Turkish corpus on health sciences Saǧlik Bilimleri Türkçe Derlemi

Demir M. Ç., Sulubulut M. K., ARAL A.

11th Turkish National Software Engineering Symposium, UYMS 2017, Alanya, Türkiye, 18 - 20 Ekim 2017, cilt.1980, ss.304-311, (Tam Metin Bildiri)

Yayın Türü: Bildiri / Tam Metin Bildiri
Cilt numarası: 1980
Basıldığı Şehir: Alanya
Basıldığı Ülke: Türkiye
Sayfa Sayıları: ss.304-311
Anahtar Kelimeler: Health sciences Turkish corpus, Turkish corpus, Turkish language processing
Ankara Üniversitesi Adresli: Evet

Özet

Recently as a result of developments in data mining and machine learning fields, data becomes more important day by day and developed softwares rely on data collected from different sources. With the help of studies conducted in linguistics, softwares are now capable of processing natural language. Corpus based methods are one of the methods of natural language processing.

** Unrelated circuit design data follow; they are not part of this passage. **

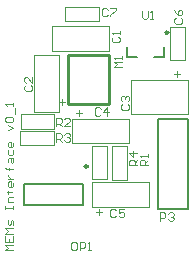
<source format=gto>
%FSLAX42Y42*%
%MOMM*%
G71*
G01*
G75*
%ADD10R,0.60X1.55*%
%ADD11R,0.89X0.89*%
%ADD12R,0.89X0.89*%
%ADD13R,1.10X2.50*%
%ADD14C,0.56*%
%ADD15C,0.61*%
%ADD16C,0.72*%
%ADD17R,0.60X2.20*%
%ADD18R,1.10X1.70*%
%ADD19R,1.70X1.10*%
%ADD20C,0.50*%
%ADD21C,0.25*%
%ADD22C,2.00*%
%ADD23R,1.50X1.50*%
%ADD24C,1.50*%
%ADD25C,1.22*%
%ADD26C,0.70*%
%ADD27C,0.25*%
%ADD28C,0.20*%
%ADD29C,0.10*%
D21*
X167Y-130D02*
Y283D01*
X-176D02*
X167D01*
X-176Y-130D02*
X167D01*
X-176D02*
Y283D01*
D27*
X672Y472D02*
G03*
X672Y472I-12J0D01*
G01*
X-12Y-660D02*
G03*
X-12Y-660I-12J0D01*
G01*
D28*
X635Y265D02*
Y355D01*
X550Y265D02*
X635D01*
X325D02*
Y355D01*
Y265D02*
X410D01*
X837Y-1017D02*
Y-255D01*
X583D02*
X837D01*
X583Y-1017D02*
Y-255D01*
Y-1017D02*
X837D01*
X-550Y-810D02*
X-50D01*
X-550Y-990D02*
X-50D01*
Y-810D01*
X-550Y-990D02*
Y-810D01*
D29*
X813Y241D02*
Y521D01*
X688Y241D02*
Y522D01*
X688Y522D02*
X813D01*
X688Y240D02*
X812D01*
X813Y241D01*
X-201Y693D02*
X79D01*
X-202Y568D02*
X79D01*
X-202Y568D02*
Y693D01*
X80Y568D02*
Y692D01*
X79Y693D02*
X80Y692D01*
X836Y-216D02*
Y75D01*
X354D02*
X836D01*
X354Y-216D02*
Y75D01*
Y-216D02*
X836D01*
X-579Y-343D02*
X-299D01*
X-579Y-218D02*
X-298D01*
X-298Y-343D02*
Y-218D01*
X-580Y-342D02*
Y-218D01*
Y-342D02*
X-579Y-343D01*
X24Y-1005D02*
Y-795D01*
Y-1005D02*
X506D01*
Y-795D01*
X24D02*
X506D01*
X-465Y-196D02*
X-255D01*
Y286D01*
X-465D02*
X-255D01*
X-465Y-196D02*
Y286D01*
X-316Y315D02*
Y525D01*
Y315D02*
X166D01*
Y525D01*
X-316D02*
X166D01*
X153Y-769D02*
Y-489D01*
X28Y-769D02*
Y-488D01*
X28Y-488D02*
X153D01*
X28Y-770D02*
X152D01*
X153Y-769D01*
X-581Y-357D02*
X-301D01*
X-582Y-482D02*
X-301D01*
X-582Y-482D02*
Y-357D01*
X-300Y-482D02*
Y-358D01*
X-301Y-357D02*
X-300Y-358D01*
X-146Y-465D02*
Y-255D01*
Y-465D02*
X336D01*
Y-255D01*
X-146D02*
X336D01*
X197Y-771D02*
Y-491D01*
X322Y-772D02*
Y-491D01*
X197Y-772D02*
X322D01*
X198Y-490D02*
X322D01*
X197Y-491D02*
X198Y-490D01*
X85Y-1070D02*
Y-1023D01*
X62Y-1047D02*
X108D01*
X745Y100D02*
Y147D01*
X722Y123D02*
X768D01*
X-85Y-230D02*
Y-183D01*
X-108Y-207D02*
X-62D01*
X-225Y-140D02*
Y-93D01*
X-248Y-117D02*
X-202D01*
X-640Y-1370D02*
X-710D01*
X-687Y-1347D01*
X-710Y-1323D01*
X-640D01*
X-710Y-1253D02*
Y-1300D01*
X-640D01*
Y-1253D01*
X-675Y-1300D02*
Y-1277D01*
X-640Y-1230D02*
X-710D01*
X-687Y-1207D01*
X-710Y-1183D01*
X-640D01*
Y-1160D02*
Y-1125D01*
X-652Y-1113D01*
X-663Y-1125D01*
Y-1148D01*
X-675Y-1160D01*
X-687Y-1148D01*
Y-1113D01*
X-710Y-1020D02*
Y-997D01*
Y-1008D01*
X-640D01*
Y-1020D01*
Y-997D01*
Y-962D02*
X-687D01*
Y-927D01*
X-675Y-915D01*
X-640D01*
X-698Y-880D02*
X-687D01*
Y-892D01*
Y-868D01*
Y-880D01*
X-652D01*
X-640Y-868D01*
Y-799D02*
Y-822D01*
X-652Y-834D01*
X-675D01*
X-687Y-822D01*
Y-799D01*
X-675Y-787D01*
X-663D01*
Y-834D01*
X-687Y-764D02*
X-640D01*
X-663D01*
X-675Y-752D01*
X-687Y-740D01*
Y-729D01*
X-640Y-682D02*
X-698D01*
X-675D01*
Y-694D01*
Y-670D01*
Y-682D01*
X-698D01*
X-710Y-670D01*
X-687Y-624D02*
Y-600D01*
X-675Y-589D01*
X-640D01*
Y-624D01*
X-652Y-635D01*
X-663Y-624D01*
Y-589D01*
X-687Y-519D02*
Y-554D01*
X-675Y-565D01*
X-652D01*
X-640Y-554D01*
Y-519D01*
Y-460D02*
Y-484D01*
X-652Y-495D01*
X-675D01*
X-687Y-484D01*
Y-460D01*
X-675Y-449D01*
X-663D01*
Y-495D01*
X-687Y-355D02*
X-640Y-332D01*
X-687Y-309D01*
X-698Y-285D02*
X-710Y-274D01*
Y-250D01*
X-698Y-239D01*
X-652D01*
X-640Y-250D01*
Y-274D01*
X-652Y-285D01*
X-698D01*
X-628Y-215D02*
Y-169D01*
X-640Y-145D02*
Y-122D01*
Y-134D01*
X-710D01*
X-698Y-145D01*
X450Y660D02*
Y602D01*
X462Y590D01*
X485D01*
X497Y602D01*
Y660D01*
X520Y590D02*
X543D01*
X532D01*
Y660D01*
X520Y648D01*
X732Y597D02*
X720Y585D01*
Y562D01*
X732Y550D01*
X778D01*
X790Y562D01*
Y585D01*
X778Y597D01*
X720Y667D02*
X732Y643D01*
X755Y620D01*
X778D01*
X790Y632D01*
Y655D01*
X778Y667D01*
X767D01*
X755Y655D01*
Y620D01*
X157Y668D02*
X145Y680D01*
X122D01*
X110Y668D01*
Y622D01*
X122Y610D01*
X145D01*
X157Y622D01*
X180Y680D02*
X227D01*
Y668D01*
X180Y622D01*
Y610D01*
X600Y-1120D02*
Y-1050D01*
X635D01*
X647Y-1062D01*
Y-1085D01*
X635Y-1097D01*
X600D01*
X670Y-1062D02*
X682Y-1050D01*
X705D01*
X717Y-1062D01*
Y-1073D01*
X705Y-1085D01*
X693D01*
X705D01*
X717Y-1097D01*
Y-1108D01*
X705Y-1120D01*
X682D01*
X670Y-1108D01*
X282Y-133D02*
X270Y-145D01*
Y-168D01*
X282Y-180D01*
X328D01*
X340Y-168D01*
Y-145D01*
X328Y-133D01*
X282Y-110D02*
X270Y-98D01*
Y-75D01*
X282Y-63D01*
X293D01*
X305Y-75D01*
Y-87D01*
Y-75D01*
X317Y-63D01*
X328D01*
X340Y-75D01*
Y-98D01*
X328Y-110D01*
X280Y180D02*
X210D01*
X233Y203D01*
X210Y227D01*
X280D01*
Y250D02*
Y273D01*
Y262D01*
X210D01*
X222Y250D01*
X-115Y-1300D02*
X-138D01*
X-150Y-1312D01*
Y-1358D01*
X-138Y-1370D01*
X-115D01*
X-103Y-1358D01*
Y-1312D01*
X-115Y-1300D01*
X-80Y-1370D02*
Y-1300D01*
X-45D01*
X-33Y-1312D01*
Y-1335D01*
X-45Y-1347D01*
X-80D01*
X-10Y-1370D02*
X13D01*
X2D01*
Y-1300D01*
X-10Y-1312D01*
X-280Y-320D02*
Y-250D01*
X-245D01*
X-233Y-262D01*
Y-285D01*
X-245Y-297D01*
X-280D01*
X-257D02*
X-233Y-320D01*
X-163D02*
X-210D01*
X-163Y-273D01*
Y-262D01*
X-175Y-250D01*
X-198D01*
X-210Y-262D01*
X227Y-1032D02*
X215Y-1020D01*
X192D01*
X180Y-1032D01*
Y-1078D01*
X192Y-1090D01*
X215D01*
X227Y-1078D01*
X297Y-1020D02*
X250D01*
Y-1055D01*
X273Y-1043D01*
X285D01*
X297Y-1055D01*
Y-1078D01*
X285Y-1090D01*
X262D01*
X250Y-1078D01*
X-538Y27D02*
X-550Y15D01*
Y-8D01*
X-538Y-20D01*
X-492D01*
X-480Y-8D01*
Y15D01*
X-492Y27D01*
X-480Y97D02*
Y50D01*
X-527Y97D01*
X-538D01*
X-550Y85D01*
Y62D01*
X-538Y50D01*
X202Y437D02*
X190Y425D01*
Y402D01*
X202Y390D01*
X248D01*
X260Y402D01*
Y425D01*
X248Y437D01*
X260Y460D02*
Y483D01*
Y472D01*
X190D01*
X202Y460D01*
X410Y-650D02*
X340D01*
Y-615D01*
X352Y-603D01*
X375D01*
X387Y-615D01*
Y-650D01*
Y-627D02*
X410Y-603D01*
Y-545D02*
X340D01*
X375Y-580D01*
Y-533D01*
X-279Y-449D02*
Y-379D01*
X-244D01*
X-232Y-391D01*
Y-414D01*
X-244Y-426D01*
X-279D01*
X-256D02*
X-232Y-449D01*
X-209Y-391D02*
X-197Y-379D01*
X-174D01*
X-162Y-391D01*
Y-402D01*
X-174Y-414D01*
X-186D01*
X-174D01*
X-162Y-426D01*
Y-437D01*
X-174Y-449D01*
X-197D01*
X-209Y-437D01*
X97Y-172D02*
X85Y-160D01*
X62D01*
X50Y-172D01*
Y-218D01*
X62Y-230D01*
X85D01*
X97Y-218D01*
X155Y-230D02*
Y-160D01*
X120Y-195D01*
X167D01*
X500Y-650D02*
X430D01*
Y-615D01*
X442Y-603D01*
X465D01*
X477Y-615D01*
Y-650D01*
Y-627D02*
X500Y-603D01*
Y-580D02*
Y-557D01*
Y-568D01*
X430D01*
X442Y-580D01*
M02*

</source>
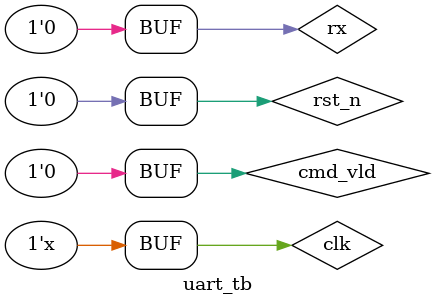
<source format=v>
module uart_tb;

  // Parameters

  // Ports
  reg clk = 0;
  reg rst_n = 0;
  reg [15:0] cmd_in;
  reg cmd_vld = 0;
  reg rx = 0;
  wire tx;
  wire read_rdy;
  wire [7:0] read_data;
  wire cmd_rdy;

  uart 
  uart_dut (
    .clk (clk ),
    .rst_n (rst_n ),
    .cmd_in (cmd_in ),
    .cmd_vld (cmd_vld ),
    .rx (rx ),
    .tx (tx ),
    .read_rdy (read_rdy ),
    .read_data (read_data ),
    .cmd_rdy  ( cmd_rdy)
  );

  initial begin
    begin
        rst_n =
      $finish;
    end
  end

  always
    #5  clk = ! clk ;



endmodule

</source>
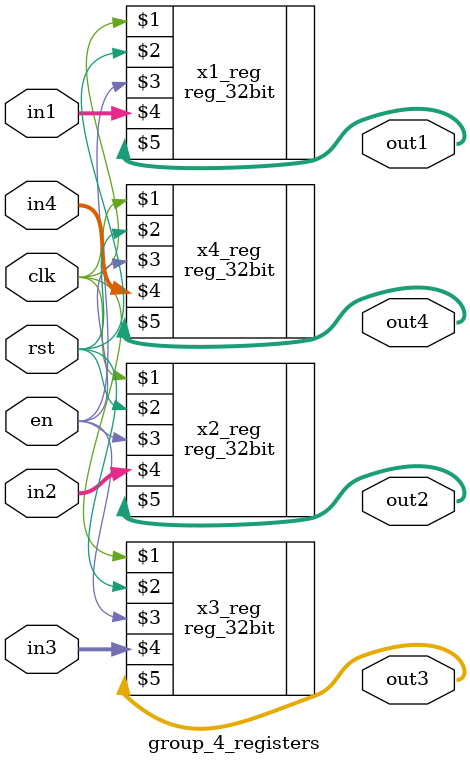
<source format=v>
module group_4_registers(clk, rst, en, in1, in2,
    in3, in4, out1, out2, out3, out4);
    input clk, rst, en;
    input [31:0] in1, in2, in3, in4;
    output [31:0] out1, out2, out3, out4;

    reg_32bit x1_reg(clk, rst, en, in1, out1);
    reg_32bit x2_reg(clk, rst, en, in2, out2);
    reg_32bit x3_reg(clk, rst, en, in3, out3);
    reg_32bit x4_reg(clk, rst, en, in4, out4);
endmodule
</source>
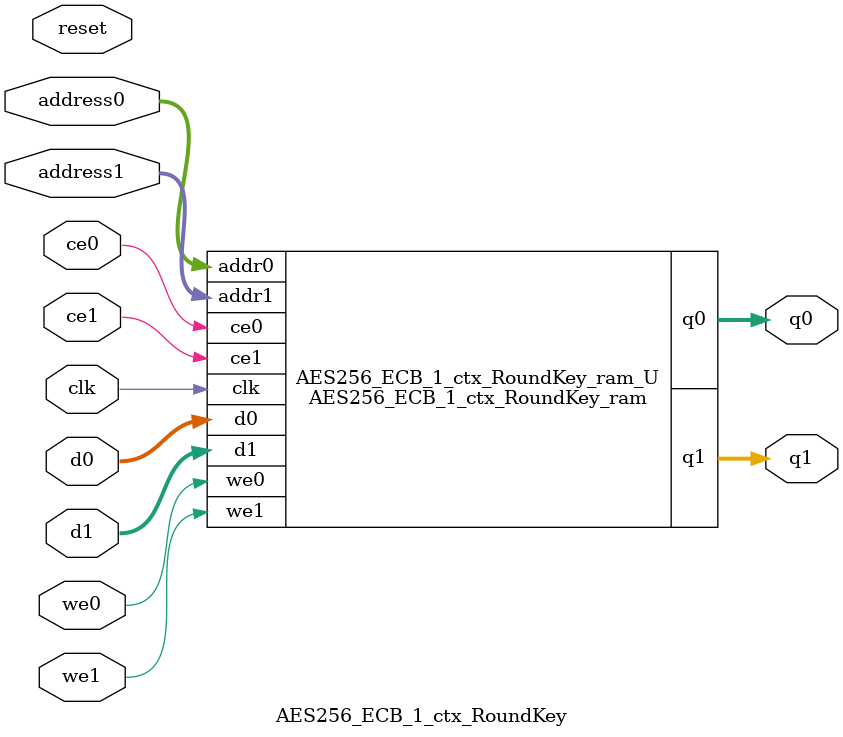
<source format=v>
`timescale 1 ns / 1 ps
module AES256_ECB_1_ctx_RoundKey_ram (addr0, ce0, d0, we0, q0, addr1, ce1, d1, we1, q1,  clk);

parameter DWIDTH = 8;
parameter AWIDTH = 8;
parameter MEM_SIZE = 240;

input[AWIDTH-1:0] addr0;
input ce0;
input[DWIDTH-1:0] d0;
input we0;
output reg[DWIDTH-1:0] q0;
input[AWIDTH-1:0] addr1;
input ce1;
input[DWIDTH-1:0] d1;
input we1;
output reg[DWIDTH-1:0] q1;
input clk;

(* ram_style = "block" *)reg [DWIDTH-1:0] ram[0:MEM_SIZE-1];




always @(posedge clk)  
begin 
    if (ce0) 
    begin
        if (we0) 
        begin 
            ram[addr0] <= d0; 
        end 
        q0 <= ram[addr0];
    end
end


always @(posedge clk)  
begin 
    if (ce1) 
    begin
        if (we1) 
        begin 
            ram[addr1] <= d1; 
        end 
        q1 <= ram[addr1];
    end
end


endmodule

`timescale 1 ns / 1 ps
module AES256_ECB_1_ctx_RoundKey(
    reset,
    clk,
    address0,
    ce0,
    we0,
    d0,
    q0,
    address1,
    ce1,
    we1,
    d1,
    q1);

parameter DataWidth = 32'd8;
parameter AddressRange = 32'd240;
parameter AddressWidth = 32'd8;
input reset;
input clk;
input[AddressWidth - 1:0] address0;
input ce0;
input we0;
input[DataWidth - 1:0] d0;
output[DataWidth - 1:0] q0;
input[AddressWidth - 1:0] address1;
input ce1;
input we1;
input[DataWidth - 1:0] d1;
output[DataWidth - 1:0] q1;



AES256_ECB_1_ctx_RoundKey_ram AES256_ECB_1_ctx_RoundKey_ram_U(
    .clk( clk ),
    .addr0( address0 ),
    .ce0( ce0 ),
    .we0( we0 ),
    .d0( d0 ),
    .q0( q0 ),
    .addr1( address1 ),
    .ce1( ce1 ),
    .we1( we1 ),
    .d1( d1 ),
    .q1( q1 ));

endmodule


</source>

In this work, a Turkish corpus aimed to be used in medical researches is introduced. The created Turkish corpus consists of lemmas, part of speech tags and morphological analysis of each word. Corpus contains only publicly available academic journals published in health sciences. Coverage of corpus is measured against the national health sciences database. Corpus is available for all researchers provided that this report is cited.